Let me consider a scenario where a customer has raw and unreadable data. We need to identify features first. For example, a customer may have IP addresses with last seen timestamps along with raw security logs. During the initial feature engineering phase, we check for use cases such as detecting if a user on the customer side is using unauthorized resources. To accomplish this, we need to perform feature engineering on several attributes, such as the user's authorization level and the objects they are accessing. For a second example, we can detect if a user is authorizing company access after work hours by using the last seen attribute. We can perform feature engineering on such scenarios.

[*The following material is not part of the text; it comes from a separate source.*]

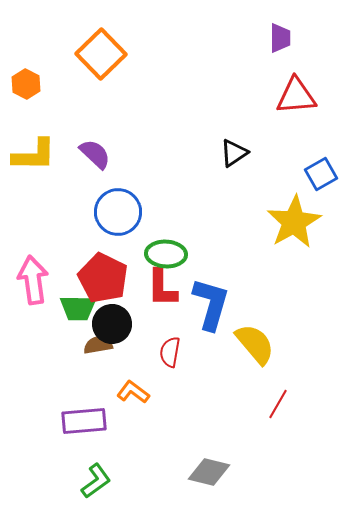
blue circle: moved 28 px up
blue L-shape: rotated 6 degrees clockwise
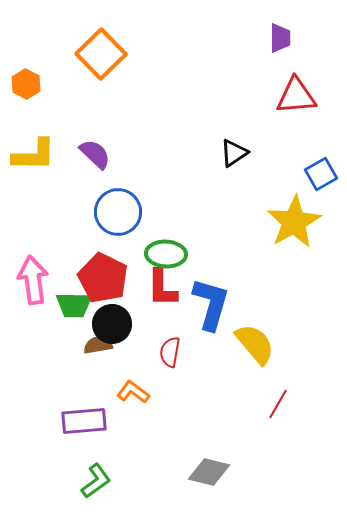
green trapezoid: moved 4 px left, 3 px up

That covers my main use case, but we are also currently trying to use the DLT tool by using Dagster Labs so that we can extract the data as well.
What is most valuable?
The best features Dagster Labs offers are that it is very beginner-friendly, the UI is very nice, and we can backfill most of the processes. The backfill feature is the best feature I would consider.
When any new user comes in, they can really see the UI and do all sorts of things rather than going into code-level work. When it comes to backfill, if an error occurred in the past and we want to retrieve the data from that point, we can do that using backfill, which makes it good for our workflow.
Dagster Labs has positively impacted our organization by making it much easier to create data pipelines, helping us create new use cases, and allowing us to transform all of the data we have into features, which Dagster Labs has greatly assisted with.
I can say that since using Dagster Labs, we have saved time, increased productivity, and also cut down on some third-party vendor applications, which saves us money in infrastructure costs and other expenses.
What needs improvement?
Dagster Labs is currently providing a Dagster University course, but those offerings are somewhat high-level. When a user comes in and tries to learn Dagster Labs, there need to be different kinds of projects that they can understand. I do not think that Dagster University course has that.
Also, when we are doing something in Dagster Labs, we need to know that when I make a change in the UI, it needs to be reflected in the code, so as a developer, I can check on the code and understand the workflow. The UI needs to be connected to the code in real-time.
For how long have I used the solution?
I have been using Dagster Labs for the past four to five months.
What do I think about the stability of the solution?
Dagster Labs is stable.
What do I think about the scalability of the solution?
Dagster Labs's scalability is good because you can easily create different pipelines for different purposes, which is beneficial.
What other advice do I have?
I would advise others looking into using Dagster Labs to utilize all of the features provided by Dagster Labs, as it has many great offerings. I would rate this product a seven out of ten.